Son esa clase de cuestiones, las más solemnes, las que mermaban también a Meirelles y Boyle por serpentear por un plano muy superficial; con la diferencia de que aquí la mano de ambos cineastas (cuestionable si se quiere, pero marcada en todo caso) brilla por su ausencia. De manera que en este navegar entre dos tierras, que se da tanto argumental como formalmente, 7 cajas acaba poniendo al descubierto más carencias que logros. Y sin duda, la más flagrante es su incapacidad por cumplir tampoco como simple pirotecnia de acción. Si bien todo apunta a ello, si bien el espectador se ve forzado a reajustar su prisma para ubicarse en una sesión de cine que creía distinta, resulta que aun como ese thriller de persecución continua, la película se desinfla paulatinamente y su mecha que apaga poco a poco a partir de la media hora de metraje. Cuando el macguffin deja de ser secreto (en una revelación inexplicable), el argumento de 7 cajas se ve sostenido por demasiadas incongruencias argumentales. Coincidencias absurdas, giros forzados y justificaciones descabelladas que van enterrando poco a poco la seriedad, o cuanto menos la consecuencia de su premisa. Y que despiertan la molesta sensación de high concept y poco más; de cortometraje alargado, por así decirlo.
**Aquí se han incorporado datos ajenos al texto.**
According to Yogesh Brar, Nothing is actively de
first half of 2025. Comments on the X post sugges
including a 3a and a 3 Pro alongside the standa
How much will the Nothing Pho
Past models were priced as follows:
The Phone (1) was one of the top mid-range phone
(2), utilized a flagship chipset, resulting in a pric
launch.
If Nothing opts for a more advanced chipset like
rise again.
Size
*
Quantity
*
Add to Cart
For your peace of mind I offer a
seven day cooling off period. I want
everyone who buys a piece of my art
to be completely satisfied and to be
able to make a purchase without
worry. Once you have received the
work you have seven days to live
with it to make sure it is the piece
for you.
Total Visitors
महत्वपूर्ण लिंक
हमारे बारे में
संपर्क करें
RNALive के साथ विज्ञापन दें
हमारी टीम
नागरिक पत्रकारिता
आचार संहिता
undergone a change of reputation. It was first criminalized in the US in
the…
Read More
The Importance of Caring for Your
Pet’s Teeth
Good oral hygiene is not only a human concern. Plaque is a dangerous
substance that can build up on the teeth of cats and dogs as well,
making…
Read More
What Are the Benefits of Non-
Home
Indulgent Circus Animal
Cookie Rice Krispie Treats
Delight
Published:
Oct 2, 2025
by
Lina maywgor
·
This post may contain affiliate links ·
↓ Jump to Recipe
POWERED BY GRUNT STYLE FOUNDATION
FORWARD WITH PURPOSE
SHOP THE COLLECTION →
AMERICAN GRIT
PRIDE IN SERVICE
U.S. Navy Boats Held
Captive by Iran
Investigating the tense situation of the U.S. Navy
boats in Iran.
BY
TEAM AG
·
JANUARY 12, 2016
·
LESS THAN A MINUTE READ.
De manera que todo lo que prometía el debut de Maneglia y Schémbori con su arranque, se va diluyendo hasta quedar en una de acción más al uso de lo deseado, pero mucho menos creíble que la mayoría pese a ubicarse en un mundo hiperrealista al que, de hecho, pretende retratar sin demasiado suerte. Un quiero y no puedo, un perro de hortelano que, eso sí, es lo suficientemente llamativo (máxime en su trepidante clímax) como para desatar la pasión de los espectadores más eufóricos; los mismos que, en definitiva, ensalzan Slumdog Millionaire si siquiera pararse a analizar sus carencias.